Sandra Leticia Sandoz says,
It’s better to sell it to an individual because dealer’s trade in are not worth it they give you the least amount , an individual would pay way more if the car is in tip top condition.
Troy Blackburn says,
I love the tip you gave about how you can’t become emotional or attached to a certain car before it is your’s during the buying process. I’ve heard, too, that it’s so important to get pre-approved for your loan beforehand so that you can have a bit of leverage when negotiating the price. I’ll be sure to keep these great tips in mind as I try to find a great used car for my son for his birthday that’s coming up soon.
Dennis Sanchez says,
I’ve been thinking about purchasing a used car, and wanted to know what to look for.
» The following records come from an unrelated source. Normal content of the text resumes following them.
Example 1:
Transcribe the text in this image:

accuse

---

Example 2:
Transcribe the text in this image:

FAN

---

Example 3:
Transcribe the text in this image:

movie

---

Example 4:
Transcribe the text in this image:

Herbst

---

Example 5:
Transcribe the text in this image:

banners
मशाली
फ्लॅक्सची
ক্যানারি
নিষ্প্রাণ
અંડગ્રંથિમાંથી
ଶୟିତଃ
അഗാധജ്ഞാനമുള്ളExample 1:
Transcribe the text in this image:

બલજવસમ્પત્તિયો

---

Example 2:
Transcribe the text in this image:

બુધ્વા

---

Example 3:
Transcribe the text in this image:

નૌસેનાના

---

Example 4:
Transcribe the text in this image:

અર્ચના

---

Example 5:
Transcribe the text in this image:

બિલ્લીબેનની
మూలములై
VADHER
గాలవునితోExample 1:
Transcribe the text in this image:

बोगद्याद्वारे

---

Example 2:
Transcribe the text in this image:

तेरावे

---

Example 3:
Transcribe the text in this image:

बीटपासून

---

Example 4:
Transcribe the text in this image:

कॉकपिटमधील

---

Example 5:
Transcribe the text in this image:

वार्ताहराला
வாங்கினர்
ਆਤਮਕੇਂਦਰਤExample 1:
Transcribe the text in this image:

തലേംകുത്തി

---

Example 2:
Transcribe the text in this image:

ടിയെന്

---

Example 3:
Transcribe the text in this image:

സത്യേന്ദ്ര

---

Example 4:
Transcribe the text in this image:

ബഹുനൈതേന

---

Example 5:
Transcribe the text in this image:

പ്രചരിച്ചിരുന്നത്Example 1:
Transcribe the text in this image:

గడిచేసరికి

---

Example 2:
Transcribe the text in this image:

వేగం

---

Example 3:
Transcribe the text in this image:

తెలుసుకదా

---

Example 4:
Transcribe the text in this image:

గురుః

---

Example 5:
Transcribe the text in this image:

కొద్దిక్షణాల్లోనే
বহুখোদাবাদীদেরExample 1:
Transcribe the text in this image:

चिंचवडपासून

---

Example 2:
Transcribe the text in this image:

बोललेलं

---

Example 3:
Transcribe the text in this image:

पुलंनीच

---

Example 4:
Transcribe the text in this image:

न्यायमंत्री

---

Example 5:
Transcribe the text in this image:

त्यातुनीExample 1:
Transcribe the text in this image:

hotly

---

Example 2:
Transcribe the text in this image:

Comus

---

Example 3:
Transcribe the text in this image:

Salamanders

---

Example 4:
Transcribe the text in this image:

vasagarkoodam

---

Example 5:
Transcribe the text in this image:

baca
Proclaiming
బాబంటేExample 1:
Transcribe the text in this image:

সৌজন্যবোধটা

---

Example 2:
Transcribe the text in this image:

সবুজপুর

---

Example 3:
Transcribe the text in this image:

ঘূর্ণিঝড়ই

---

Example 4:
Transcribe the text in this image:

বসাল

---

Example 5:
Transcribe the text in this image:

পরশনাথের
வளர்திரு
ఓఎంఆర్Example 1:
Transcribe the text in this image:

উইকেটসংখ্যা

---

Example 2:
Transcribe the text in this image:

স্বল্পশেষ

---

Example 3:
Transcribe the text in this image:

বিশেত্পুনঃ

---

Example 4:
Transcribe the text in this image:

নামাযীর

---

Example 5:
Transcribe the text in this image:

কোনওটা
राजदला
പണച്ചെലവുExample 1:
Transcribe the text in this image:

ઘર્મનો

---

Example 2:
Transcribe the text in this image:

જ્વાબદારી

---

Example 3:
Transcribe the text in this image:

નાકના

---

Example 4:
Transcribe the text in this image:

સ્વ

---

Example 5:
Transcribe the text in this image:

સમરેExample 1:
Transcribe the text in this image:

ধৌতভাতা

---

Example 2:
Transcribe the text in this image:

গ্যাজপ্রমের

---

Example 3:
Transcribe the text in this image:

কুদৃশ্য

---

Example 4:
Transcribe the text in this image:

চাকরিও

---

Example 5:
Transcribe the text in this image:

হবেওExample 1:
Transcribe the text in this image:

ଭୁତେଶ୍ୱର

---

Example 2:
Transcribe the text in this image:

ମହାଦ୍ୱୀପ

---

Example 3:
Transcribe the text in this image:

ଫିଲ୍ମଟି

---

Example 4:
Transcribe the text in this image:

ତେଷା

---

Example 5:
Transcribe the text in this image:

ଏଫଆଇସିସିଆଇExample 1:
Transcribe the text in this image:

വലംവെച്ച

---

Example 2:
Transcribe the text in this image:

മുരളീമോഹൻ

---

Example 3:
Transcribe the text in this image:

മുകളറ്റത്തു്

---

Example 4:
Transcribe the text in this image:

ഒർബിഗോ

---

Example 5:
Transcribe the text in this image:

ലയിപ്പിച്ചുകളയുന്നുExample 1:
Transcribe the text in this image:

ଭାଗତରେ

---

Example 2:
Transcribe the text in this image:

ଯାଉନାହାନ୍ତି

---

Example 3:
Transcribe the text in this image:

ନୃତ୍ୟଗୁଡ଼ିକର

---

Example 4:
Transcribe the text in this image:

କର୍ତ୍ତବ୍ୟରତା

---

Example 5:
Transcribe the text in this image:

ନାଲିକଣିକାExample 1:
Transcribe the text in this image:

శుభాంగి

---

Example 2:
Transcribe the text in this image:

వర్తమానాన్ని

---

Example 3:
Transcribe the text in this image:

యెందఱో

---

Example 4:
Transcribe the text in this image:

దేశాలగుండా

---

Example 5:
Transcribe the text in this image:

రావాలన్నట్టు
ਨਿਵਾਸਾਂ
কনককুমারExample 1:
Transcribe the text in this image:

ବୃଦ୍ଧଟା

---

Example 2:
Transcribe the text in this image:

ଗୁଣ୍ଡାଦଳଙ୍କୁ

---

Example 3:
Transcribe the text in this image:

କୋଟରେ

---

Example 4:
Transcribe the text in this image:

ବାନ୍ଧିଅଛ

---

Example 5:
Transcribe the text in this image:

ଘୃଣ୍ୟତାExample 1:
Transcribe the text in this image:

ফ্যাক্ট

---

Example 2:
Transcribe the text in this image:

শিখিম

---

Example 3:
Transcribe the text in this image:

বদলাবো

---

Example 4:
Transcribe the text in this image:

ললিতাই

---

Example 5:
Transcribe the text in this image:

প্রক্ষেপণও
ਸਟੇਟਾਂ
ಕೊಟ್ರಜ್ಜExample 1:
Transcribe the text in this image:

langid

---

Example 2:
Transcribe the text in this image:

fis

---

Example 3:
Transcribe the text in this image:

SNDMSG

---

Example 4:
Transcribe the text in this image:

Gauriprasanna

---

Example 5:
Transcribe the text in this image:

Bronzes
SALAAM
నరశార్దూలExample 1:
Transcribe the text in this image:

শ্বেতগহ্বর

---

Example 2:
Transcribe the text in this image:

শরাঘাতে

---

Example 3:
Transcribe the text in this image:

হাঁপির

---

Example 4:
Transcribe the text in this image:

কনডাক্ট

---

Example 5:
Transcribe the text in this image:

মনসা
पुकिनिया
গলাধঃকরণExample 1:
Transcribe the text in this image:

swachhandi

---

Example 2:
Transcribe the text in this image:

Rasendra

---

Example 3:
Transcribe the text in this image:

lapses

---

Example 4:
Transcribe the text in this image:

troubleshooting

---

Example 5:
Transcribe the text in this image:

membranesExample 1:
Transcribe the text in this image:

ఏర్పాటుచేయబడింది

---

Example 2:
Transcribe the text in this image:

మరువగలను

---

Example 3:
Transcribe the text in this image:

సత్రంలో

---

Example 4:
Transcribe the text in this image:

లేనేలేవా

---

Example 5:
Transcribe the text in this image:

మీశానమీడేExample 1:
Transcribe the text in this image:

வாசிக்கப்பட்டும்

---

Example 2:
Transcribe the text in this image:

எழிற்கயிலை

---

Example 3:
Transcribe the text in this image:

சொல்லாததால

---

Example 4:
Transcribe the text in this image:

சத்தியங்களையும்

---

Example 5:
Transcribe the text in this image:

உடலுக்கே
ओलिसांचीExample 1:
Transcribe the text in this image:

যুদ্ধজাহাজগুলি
You advised having a mechanic look at the used car before you make a final decision, to make sure there aren’t any major issues. I would love to avoid any mechanical issues when I get a car, so this will be the first thing I do when I’m seriously considering a car. Thanks for the advice.
Bob Lowe says,
Thanks for the post. This is really helpful information. I agree that you need to make sure that you do your homework. I think knowing your price can really help you to determine what you can afford. I also agree that you need to not get emotional. I think dealerships are more than willing to work with you on the price, but you need to be able to say no if it is not in your price range.
Bob Lowe says,
Thank you for your post. Going along with number 4, I think it is a good idea to also consider the cost of insurance. Depending on the year, make, and model will determine the cost. I also completely agree with number 5, make sure you get the car you want but more importantly find the one you can afford and need.
Jason Strong says,
My wife and I are looking for our first new car and we have no idea what to look for. We really want to make sure that its a good car to take around but that it can double as a good family car as well. It seems that the main thing we gotta make sure we do is research and figure out what will be our best bet and what we can afford. I hope that we can find one here soon.